Steve (I normally go by Steve so I deleted your other comment!)
thank you so much for explanation
Hi Steve, thanks for the very insightful info!! I was wondering, do you need to mark this photo of Dante’s Statue as editorial? Perhaps not in 2012, but when I searched this statue’s photos on Shutterstock, they have been marked as editorial lately. But again, different agency applies different rules, these editorial and commercial things are so confusing…

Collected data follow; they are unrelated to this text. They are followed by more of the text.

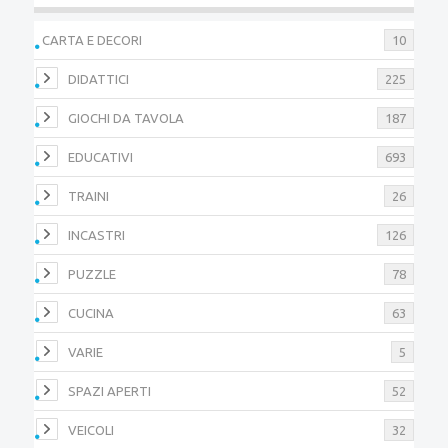
CARTA E DECORI
10
DIDATTICI
225
GIOCHI DA TAVOLA
187
EDUCATIVI
693
TRAINI
26
INCASTRI
126
PUZZLE
78
CUCINA
63
VARIE
5
SPAZI APERTI
52
VEICOLI
32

I don’t think so – the statue was a replica casting of one in Dante park in New York and it was donated to and installed in Washington in 1921. So even if it was original in 1921 it would be no longer copyright in the US and as it is a replica the original artist must be long gone. So I think I was right in 2012, but as you say, the agencies set the rules! They don’t want to have to research every piece of artwork that is uploaded and so they err on the side of caution. This sort of image is unlikely to sell much better as commercial rather than editorial and of course, buyers can use as they want. So just go with the flow!